DATA:
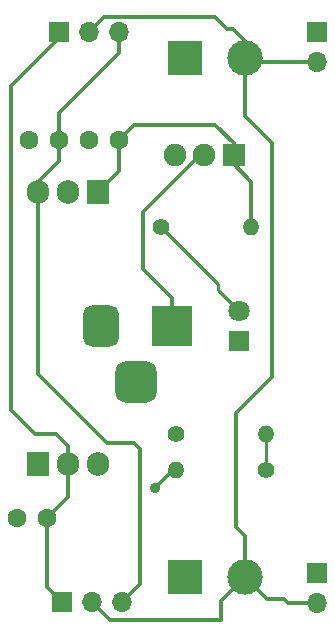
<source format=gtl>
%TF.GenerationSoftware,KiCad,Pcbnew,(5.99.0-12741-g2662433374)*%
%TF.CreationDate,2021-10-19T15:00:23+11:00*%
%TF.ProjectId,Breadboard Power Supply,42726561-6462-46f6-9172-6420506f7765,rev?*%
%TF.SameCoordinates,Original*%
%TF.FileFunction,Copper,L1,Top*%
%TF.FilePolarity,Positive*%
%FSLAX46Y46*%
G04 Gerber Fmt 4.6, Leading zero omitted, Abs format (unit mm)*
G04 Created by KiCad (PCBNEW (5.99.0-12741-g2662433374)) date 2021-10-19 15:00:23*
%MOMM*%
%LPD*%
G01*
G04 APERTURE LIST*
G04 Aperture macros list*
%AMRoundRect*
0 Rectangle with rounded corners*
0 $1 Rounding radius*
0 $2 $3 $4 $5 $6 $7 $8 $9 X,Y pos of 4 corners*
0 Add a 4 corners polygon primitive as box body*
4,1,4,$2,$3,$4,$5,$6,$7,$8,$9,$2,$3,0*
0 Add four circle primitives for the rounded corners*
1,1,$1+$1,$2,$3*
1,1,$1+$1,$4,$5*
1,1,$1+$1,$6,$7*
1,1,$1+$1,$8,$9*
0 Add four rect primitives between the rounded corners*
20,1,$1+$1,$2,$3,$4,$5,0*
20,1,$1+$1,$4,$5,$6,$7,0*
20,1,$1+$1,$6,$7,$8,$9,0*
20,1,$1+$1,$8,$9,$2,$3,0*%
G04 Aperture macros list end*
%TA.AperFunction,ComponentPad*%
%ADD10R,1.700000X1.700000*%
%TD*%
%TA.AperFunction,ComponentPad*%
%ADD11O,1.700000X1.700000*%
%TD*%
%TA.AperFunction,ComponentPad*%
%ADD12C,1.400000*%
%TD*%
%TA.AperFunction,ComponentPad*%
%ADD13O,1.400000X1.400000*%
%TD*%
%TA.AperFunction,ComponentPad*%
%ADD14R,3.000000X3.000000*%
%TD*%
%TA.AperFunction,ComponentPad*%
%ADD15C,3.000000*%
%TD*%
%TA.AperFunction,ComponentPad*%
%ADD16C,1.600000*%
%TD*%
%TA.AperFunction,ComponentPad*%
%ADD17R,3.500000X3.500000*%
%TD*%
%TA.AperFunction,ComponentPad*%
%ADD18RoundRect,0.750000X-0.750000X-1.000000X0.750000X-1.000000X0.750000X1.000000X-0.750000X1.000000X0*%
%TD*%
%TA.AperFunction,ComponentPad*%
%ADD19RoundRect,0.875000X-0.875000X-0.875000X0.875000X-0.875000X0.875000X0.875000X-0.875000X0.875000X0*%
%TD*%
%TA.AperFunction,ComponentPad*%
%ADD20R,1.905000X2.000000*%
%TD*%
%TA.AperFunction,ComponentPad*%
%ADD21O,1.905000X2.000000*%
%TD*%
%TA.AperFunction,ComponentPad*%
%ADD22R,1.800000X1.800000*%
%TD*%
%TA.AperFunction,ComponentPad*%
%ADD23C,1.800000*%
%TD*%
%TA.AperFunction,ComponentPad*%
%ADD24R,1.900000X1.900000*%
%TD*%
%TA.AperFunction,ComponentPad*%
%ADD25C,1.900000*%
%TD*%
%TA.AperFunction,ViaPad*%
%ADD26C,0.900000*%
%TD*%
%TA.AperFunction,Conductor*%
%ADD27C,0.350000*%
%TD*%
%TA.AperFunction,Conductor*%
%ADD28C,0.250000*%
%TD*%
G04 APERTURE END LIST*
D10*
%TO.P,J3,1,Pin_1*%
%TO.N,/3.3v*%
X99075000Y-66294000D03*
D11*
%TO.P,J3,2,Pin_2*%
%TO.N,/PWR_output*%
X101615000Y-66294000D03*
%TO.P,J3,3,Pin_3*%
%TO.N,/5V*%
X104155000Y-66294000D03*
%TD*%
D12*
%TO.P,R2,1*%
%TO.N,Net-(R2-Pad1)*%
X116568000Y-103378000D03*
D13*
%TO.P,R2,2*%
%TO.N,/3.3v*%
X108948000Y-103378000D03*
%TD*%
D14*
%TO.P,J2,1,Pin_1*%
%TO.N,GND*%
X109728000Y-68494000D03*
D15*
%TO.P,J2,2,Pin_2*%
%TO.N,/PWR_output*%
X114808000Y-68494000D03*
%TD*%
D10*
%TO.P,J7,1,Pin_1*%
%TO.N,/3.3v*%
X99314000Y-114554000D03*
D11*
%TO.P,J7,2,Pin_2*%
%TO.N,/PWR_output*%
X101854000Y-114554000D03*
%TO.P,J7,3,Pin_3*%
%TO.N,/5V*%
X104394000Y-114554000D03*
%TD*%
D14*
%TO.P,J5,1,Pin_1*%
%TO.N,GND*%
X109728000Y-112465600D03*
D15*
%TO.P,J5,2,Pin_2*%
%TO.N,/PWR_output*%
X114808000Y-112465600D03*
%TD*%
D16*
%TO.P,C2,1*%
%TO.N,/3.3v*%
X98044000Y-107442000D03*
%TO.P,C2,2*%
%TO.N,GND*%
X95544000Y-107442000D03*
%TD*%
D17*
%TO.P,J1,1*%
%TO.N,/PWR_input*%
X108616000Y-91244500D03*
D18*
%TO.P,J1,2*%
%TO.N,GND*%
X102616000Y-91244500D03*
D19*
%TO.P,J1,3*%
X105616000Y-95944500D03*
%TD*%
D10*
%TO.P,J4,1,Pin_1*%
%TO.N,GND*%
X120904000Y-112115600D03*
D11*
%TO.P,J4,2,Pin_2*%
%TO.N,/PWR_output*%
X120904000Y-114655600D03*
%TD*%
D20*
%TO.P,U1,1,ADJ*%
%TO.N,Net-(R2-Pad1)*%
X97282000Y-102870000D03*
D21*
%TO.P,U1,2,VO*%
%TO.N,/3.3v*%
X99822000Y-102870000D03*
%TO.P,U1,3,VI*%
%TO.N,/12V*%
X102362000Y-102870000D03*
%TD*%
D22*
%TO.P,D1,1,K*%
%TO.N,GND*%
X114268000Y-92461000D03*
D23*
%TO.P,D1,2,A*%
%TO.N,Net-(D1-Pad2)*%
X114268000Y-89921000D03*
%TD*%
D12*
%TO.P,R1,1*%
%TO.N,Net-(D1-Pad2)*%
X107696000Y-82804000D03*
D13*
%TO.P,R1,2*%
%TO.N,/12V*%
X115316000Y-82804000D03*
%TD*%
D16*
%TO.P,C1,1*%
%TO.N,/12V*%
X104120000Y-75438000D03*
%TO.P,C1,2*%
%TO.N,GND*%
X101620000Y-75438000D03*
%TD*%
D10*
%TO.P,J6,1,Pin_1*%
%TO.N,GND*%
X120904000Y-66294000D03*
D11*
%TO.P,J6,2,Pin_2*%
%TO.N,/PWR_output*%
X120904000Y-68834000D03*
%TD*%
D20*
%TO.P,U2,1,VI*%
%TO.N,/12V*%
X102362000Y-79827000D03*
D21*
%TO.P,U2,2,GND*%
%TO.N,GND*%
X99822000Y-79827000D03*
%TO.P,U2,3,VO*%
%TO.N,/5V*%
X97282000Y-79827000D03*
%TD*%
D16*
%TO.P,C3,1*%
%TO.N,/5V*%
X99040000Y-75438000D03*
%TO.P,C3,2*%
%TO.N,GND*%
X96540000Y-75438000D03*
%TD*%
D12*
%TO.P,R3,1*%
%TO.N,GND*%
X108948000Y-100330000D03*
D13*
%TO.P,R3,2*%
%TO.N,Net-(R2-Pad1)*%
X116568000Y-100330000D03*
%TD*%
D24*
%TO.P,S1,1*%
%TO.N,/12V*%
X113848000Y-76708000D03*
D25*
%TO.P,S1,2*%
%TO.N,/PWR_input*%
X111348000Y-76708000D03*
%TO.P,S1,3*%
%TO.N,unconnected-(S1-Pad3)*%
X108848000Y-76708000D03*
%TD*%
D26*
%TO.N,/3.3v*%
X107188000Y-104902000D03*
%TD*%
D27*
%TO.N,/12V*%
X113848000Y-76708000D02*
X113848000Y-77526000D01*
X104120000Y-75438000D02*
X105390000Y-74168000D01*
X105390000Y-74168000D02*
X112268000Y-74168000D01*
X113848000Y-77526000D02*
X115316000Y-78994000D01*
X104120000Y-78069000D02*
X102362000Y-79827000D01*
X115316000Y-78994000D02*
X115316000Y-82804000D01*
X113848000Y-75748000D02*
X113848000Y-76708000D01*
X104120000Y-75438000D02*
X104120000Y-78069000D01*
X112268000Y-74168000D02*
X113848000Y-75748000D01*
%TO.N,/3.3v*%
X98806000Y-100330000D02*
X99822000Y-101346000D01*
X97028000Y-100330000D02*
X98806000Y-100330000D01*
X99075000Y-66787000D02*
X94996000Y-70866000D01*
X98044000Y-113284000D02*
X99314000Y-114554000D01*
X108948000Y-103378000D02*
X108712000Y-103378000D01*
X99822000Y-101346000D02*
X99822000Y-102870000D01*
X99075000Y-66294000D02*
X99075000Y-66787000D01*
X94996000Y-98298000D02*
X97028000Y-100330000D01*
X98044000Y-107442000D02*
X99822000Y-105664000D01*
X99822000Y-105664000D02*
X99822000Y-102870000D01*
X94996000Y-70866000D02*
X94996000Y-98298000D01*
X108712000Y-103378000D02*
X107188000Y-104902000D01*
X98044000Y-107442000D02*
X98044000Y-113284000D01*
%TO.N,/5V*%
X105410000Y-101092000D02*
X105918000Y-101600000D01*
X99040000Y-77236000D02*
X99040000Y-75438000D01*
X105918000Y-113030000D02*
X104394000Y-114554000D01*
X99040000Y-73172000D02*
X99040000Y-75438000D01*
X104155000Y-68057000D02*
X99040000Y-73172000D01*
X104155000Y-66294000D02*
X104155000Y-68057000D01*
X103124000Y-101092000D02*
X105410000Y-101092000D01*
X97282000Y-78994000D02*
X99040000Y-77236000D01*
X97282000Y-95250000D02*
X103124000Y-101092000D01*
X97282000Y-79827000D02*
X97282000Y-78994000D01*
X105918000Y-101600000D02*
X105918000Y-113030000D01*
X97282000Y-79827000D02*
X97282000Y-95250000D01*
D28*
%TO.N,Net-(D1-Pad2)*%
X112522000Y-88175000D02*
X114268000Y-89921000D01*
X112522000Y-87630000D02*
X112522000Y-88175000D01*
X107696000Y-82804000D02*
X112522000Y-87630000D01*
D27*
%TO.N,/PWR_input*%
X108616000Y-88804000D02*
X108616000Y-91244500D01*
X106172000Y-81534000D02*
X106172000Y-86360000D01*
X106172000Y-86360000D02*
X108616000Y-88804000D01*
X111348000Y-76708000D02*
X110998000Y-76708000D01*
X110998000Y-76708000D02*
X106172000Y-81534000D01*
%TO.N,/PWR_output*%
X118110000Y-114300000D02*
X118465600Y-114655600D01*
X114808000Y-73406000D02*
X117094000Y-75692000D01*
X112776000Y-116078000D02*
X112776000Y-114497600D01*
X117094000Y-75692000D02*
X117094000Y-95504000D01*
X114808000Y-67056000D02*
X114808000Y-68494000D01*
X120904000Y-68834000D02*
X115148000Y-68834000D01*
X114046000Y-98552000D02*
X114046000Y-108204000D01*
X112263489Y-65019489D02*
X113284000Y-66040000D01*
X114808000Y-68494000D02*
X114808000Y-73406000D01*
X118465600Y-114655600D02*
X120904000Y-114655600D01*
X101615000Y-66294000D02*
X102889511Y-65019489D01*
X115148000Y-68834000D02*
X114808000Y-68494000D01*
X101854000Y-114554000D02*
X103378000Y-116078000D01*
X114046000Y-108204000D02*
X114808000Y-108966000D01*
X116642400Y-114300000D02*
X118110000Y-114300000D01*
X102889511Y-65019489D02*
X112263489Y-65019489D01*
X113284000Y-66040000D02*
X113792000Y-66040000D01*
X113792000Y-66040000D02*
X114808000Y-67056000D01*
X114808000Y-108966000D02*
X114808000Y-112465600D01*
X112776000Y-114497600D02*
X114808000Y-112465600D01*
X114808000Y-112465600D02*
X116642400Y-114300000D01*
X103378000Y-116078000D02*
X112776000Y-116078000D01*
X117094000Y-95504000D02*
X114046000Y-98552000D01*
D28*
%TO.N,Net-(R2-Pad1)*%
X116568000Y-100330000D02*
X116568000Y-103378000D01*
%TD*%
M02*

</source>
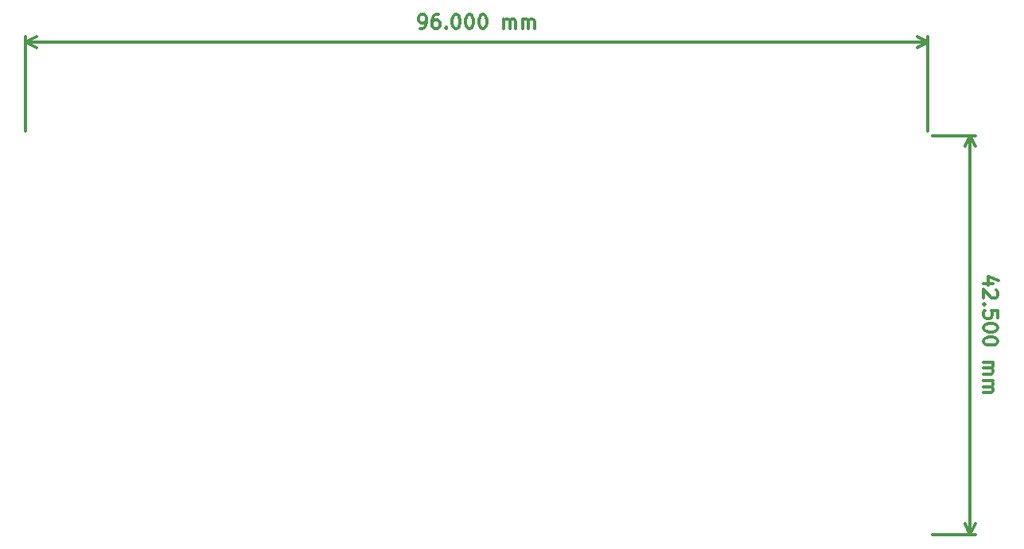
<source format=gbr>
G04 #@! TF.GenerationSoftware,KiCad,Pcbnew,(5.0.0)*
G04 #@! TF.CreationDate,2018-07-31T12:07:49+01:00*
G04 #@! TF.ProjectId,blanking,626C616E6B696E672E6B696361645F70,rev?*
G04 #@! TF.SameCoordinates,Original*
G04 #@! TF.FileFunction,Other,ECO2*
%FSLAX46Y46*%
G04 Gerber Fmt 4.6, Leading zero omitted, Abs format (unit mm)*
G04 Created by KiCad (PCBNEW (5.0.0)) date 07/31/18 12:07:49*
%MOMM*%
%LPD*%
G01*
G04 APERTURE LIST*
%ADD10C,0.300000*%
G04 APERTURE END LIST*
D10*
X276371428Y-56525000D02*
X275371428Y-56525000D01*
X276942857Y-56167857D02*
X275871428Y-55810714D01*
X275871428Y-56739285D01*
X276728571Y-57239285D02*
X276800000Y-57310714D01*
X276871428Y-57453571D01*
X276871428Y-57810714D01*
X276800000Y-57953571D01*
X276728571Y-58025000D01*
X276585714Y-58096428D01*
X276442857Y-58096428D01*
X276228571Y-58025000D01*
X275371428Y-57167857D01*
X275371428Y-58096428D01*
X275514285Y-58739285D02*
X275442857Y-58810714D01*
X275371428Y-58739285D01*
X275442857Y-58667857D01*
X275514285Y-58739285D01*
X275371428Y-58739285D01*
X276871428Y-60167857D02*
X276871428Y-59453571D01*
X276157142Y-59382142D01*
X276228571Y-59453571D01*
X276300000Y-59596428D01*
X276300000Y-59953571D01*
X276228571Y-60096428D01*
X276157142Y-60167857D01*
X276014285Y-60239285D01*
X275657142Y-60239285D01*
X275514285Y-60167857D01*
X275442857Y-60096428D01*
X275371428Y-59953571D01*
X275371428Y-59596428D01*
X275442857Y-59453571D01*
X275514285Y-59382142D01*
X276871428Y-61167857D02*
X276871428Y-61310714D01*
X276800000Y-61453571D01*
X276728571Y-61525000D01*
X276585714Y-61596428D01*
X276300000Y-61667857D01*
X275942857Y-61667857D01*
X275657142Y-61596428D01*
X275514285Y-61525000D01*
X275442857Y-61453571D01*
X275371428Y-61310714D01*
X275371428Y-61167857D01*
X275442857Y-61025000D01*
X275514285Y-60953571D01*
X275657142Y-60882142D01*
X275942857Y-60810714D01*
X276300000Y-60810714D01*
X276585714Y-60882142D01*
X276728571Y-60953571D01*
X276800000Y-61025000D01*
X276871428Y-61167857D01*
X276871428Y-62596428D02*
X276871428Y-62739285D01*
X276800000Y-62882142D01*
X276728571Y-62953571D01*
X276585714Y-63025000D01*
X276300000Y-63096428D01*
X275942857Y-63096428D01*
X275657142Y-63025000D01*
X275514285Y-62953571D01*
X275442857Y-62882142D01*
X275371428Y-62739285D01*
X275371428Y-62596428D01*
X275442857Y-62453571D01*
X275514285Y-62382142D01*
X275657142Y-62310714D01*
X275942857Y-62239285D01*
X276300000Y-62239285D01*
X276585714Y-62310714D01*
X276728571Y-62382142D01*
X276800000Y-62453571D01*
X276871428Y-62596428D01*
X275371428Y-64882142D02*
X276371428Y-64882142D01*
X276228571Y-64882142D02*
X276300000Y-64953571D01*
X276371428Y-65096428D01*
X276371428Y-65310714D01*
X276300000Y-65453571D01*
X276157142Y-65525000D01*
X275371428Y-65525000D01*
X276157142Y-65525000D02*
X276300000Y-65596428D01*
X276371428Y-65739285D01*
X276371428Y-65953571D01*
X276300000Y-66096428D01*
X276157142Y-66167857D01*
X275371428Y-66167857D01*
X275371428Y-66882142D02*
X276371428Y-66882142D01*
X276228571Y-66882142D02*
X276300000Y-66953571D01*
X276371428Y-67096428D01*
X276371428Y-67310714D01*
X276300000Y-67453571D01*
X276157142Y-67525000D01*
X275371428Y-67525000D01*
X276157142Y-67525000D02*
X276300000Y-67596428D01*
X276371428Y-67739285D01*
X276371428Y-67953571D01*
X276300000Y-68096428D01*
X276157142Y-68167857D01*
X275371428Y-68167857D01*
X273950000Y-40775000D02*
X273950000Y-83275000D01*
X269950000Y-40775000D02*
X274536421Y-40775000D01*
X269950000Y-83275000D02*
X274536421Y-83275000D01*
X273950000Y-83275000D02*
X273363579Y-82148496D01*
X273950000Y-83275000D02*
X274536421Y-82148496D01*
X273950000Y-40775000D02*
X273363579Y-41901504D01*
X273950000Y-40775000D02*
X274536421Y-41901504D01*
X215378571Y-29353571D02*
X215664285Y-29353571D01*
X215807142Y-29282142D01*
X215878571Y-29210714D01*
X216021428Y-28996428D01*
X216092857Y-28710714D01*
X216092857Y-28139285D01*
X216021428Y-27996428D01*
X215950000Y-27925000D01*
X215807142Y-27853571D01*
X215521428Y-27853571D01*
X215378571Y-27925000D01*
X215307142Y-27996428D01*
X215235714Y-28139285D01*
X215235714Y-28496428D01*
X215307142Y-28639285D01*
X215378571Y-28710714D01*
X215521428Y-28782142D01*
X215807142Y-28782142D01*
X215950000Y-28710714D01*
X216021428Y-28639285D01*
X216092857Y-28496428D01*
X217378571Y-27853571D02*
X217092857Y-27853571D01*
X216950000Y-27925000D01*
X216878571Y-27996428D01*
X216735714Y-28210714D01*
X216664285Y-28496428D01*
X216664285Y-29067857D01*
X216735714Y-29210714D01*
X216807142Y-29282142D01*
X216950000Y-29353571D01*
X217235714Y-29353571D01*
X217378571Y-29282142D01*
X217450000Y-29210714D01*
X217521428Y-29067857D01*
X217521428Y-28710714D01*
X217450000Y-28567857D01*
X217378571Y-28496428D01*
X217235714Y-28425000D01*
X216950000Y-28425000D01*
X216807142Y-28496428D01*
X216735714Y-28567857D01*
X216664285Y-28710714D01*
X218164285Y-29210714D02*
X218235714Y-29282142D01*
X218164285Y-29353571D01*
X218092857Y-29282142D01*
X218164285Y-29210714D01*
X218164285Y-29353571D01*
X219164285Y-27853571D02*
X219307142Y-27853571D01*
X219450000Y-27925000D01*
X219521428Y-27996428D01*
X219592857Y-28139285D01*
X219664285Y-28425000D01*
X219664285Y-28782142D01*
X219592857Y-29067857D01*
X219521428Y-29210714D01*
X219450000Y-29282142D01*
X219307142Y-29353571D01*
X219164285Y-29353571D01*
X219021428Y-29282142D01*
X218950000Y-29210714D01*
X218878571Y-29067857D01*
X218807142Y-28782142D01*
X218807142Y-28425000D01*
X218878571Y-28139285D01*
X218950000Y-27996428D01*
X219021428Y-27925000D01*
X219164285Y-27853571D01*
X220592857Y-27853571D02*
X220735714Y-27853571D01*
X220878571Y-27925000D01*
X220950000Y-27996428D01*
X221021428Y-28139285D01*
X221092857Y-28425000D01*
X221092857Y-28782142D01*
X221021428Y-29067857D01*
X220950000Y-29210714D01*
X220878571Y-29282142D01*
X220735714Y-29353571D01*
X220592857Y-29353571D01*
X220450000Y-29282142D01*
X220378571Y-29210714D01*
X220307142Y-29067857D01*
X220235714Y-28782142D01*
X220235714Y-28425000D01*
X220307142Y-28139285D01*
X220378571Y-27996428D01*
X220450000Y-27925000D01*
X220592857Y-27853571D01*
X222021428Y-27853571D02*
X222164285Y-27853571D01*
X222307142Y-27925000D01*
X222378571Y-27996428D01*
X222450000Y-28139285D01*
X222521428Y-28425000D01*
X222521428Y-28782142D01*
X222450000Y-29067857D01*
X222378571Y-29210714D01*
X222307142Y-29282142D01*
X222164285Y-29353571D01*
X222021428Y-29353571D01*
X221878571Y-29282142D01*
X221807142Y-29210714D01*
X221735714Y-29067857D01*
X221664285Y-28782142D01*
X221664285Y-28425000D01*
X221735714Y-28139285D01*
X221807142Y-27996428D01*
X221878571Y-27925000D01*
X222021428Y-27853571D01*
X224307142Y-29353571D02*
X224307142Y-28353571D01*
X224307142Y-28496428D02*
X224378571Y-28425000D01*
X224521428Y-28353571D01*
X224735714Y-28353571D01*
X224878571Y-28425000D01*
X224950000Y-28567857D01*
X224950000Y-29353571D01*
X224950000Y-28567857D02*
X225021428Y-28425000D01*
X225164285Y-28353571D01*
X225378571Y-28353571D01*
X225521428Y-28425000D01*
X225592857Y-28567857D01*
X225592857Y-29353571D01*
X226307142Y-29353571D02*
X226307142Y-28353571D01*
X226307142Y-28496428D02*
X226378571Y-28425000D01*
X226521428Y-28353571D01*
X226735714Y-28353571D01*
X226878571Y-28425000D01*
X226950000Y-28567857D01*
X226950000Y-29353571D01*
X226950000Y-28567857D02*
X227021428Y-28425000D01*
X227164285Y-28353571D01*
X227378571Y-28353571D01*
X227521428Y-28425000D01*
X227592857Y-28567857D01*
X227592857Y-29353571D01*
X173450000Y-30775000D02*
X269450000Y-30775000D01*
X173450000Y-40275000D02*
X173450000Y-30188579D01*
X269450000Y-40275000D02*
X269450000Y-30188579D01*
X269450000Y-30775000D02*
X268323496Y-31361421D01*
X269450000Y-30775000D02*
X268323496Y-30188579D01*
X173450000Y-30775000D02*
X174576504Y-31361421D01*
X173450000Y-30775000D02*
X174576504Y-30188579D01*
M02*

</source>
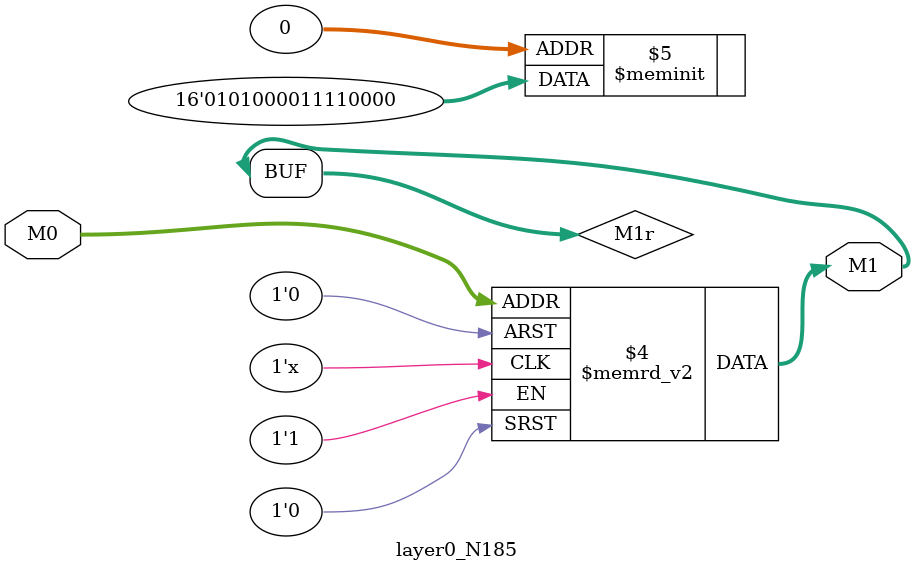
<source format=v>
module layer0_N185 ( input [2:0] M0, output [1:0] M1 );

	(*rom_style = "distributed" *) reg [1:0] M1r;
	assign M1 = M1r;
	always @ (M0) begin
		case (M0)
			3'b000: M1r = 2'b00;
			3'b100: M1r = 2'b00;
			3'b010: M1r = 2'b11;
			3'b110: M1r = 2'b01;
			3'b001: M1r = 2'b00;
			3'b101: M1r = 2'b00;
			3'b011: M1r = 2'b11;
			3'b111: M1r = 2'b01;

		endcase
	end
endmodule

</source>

TASK TO CARRY OUT:
A word-for-word copy of the lines above from the one with "X106172000Y-81534000D01*" through the one with "X112776000Y-116078000D01*", inclusive, is the only output wanted.

TASK ANSWER:
X106172000Y-81534000D01*
%TO.N,/PWR_output*%
X118110000Y-114300000D02*
X118465600Y-114655600D01*
X114808000Y-73406000D02*
X117094000Y-75692000D01*
X112776000Y-116078000D02*
X112776000Y-114497600D01*
X117094000Y-75692000D02*
X117094000Y-95504000D01*
X114808000Y-67056000D02*
X114808000Y-68494000D01*
X120904000Y-68834000D02*
X115148000Y-68834000D01*
X114046000Y-98552000D02*
X114046000Y-108204000D01*
X112263489Y-65019489D02*
X113284000Y-66040000D01*
X114808000Y-68494000D02*
X114808000Y-73406000D01*
X118465600Y-114655600D02*
X120904000Y-114655600D01*
X101615000Y-66294000D02*
X102889511Y-65019489D01*
X115148000Y-68834000D02*
X114808000Y-68494000D01*
X101854000Y-114554000D02*
X103378000Y-116078000D01*
X114046000Y-108204000D02*
X114808000Y-108966000D01*
X116642400Y-114300000D02*
X118110000Y-114300000D01*
X102889511Y-65019489D02*
X112263489Y-65019489D01*
X113284000Y-66040000D02*
X113792000Y-66040000D01*
X113792000Y-66040000D02*
X114808000Y-67056000D01*
X114808000Y-108966000D02*
X114808000Y-112465600D01*
X112776000Y-114497600D02*
X114808000Y-112465600D01*
X114808000Y-112465600D02*
X116642400Y-114300000D01*
X103378000Y-116078000D02*
X112776000Y-116078000D01*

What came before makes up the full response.